• [YOUR OBJECTIVE]: Please rewrite the records below as a two-column CSV with the header row record,answer and one row for each record. Put the record's text and its answer each in a single quoted field, with any line breaks turned into spaces.

• [DATA]:
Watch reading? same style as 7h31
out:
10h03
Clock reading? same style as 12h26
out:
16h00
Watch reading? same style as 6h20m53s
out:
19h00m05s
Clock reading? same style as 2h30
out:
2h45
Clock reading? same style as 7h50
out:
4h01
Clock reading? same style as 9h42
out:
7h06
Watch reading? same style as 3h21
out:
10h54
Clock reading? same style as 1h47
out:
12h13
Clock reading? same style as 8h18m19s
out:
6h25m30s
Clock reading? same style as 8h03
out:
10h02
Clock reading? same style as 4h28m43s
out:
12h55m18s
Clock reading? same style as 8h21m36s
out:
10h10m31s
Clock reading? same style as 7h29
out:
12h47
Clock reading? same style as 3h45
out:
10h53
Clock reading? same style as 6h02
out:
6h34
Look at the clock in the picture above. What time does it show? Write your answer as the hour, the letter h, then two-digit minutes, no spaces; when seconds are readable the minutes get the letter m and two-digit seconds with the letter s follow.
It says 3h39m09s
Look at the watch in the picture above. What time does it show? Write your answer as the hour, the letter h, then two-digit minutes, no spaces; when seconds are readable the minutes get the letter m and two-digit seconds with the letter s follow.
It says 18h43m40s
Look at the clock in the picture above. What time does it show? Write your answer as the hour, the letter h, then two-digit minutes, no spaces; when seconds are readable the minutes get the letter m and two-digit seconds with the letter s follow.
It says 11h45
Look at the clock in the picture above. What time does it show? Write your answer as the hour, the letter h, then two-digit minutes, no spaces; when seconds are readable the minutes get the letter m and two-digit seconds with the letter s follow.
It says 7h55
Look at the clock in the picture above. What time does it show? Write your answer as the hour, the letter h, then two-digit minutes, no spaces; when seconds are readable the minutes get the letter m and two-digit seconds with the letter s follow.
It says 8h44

• [REPLY]:
record,answer
"Watch reading? same style as 7h31 out:","10h03"
"Clock reading? same style as 12h26 out:","16h00"
"Watch reading? same style as 6h20m53s out:","19h00m05s"
"Clock reading? same style as 2h30 out:","2h45"
"Clock reading? same style as 7h50 out:","4h01"
"Clock reading? same style as 9h42 out:","7h06"
"Watch reading? same style as 3h21 out:","10h54"
"Clock reading? same style as 1h47 out:","12h13"
"Clock reading? same style as 8h18m19s out:","6h25m30s"
"Clock reading? same style as 8h03 out:","10h02"
"Clock reading? same style as 4h28m43s out:","12h55m18s"
"Clock reading? same style as 8h21m36s out:","10h10m31s"
"Clock reading? same style as 7h29 out:","12h47"
"Clock reading? same style as 3h45 out:","10h53"
"Clock reading? same style as 6h02 out:","6h34"
"Look at the clock in the picture above. What time does it show? Write your answer as the hour, the letter h, then two-digit minutes, no spaces; when seconds are readable the minutes get the letter m and two-digit seconds with the letter s follow. It says","3h39m09s"
"Look at the watch in the picture above. What time does it show? Write your answer as the hour, the letter h, then two-digit minutes, no spaces; when seconds are readable the minutes get the letter m and two-digit seconds with the letter s follow. It says","18h43m40s"
"Look at the clock in the picture above. What time does it show? Write your answer as the hour, the letter h, then two-digit minutes, no spaces; when seconds are readable the minutes get the letter m and two-digit seconds with the letter s follow. It says","11h45"
"Look at the clock in the picture above. What time does it show? Write your answer as the hour, the letter h, then two-digit minutes, no spaces; when seconds are readable the minutes get the letter m and two-digit seconds with the letter s follow. It says","7h55"
"Look at the clock in the picture above. What time does it show? Write your answer as the hour, the letter h, then two-digit minutes, no spaces; when seconds are readable the minutes get the letter m and two-digit seconds with the letter s follow. It says","8h44"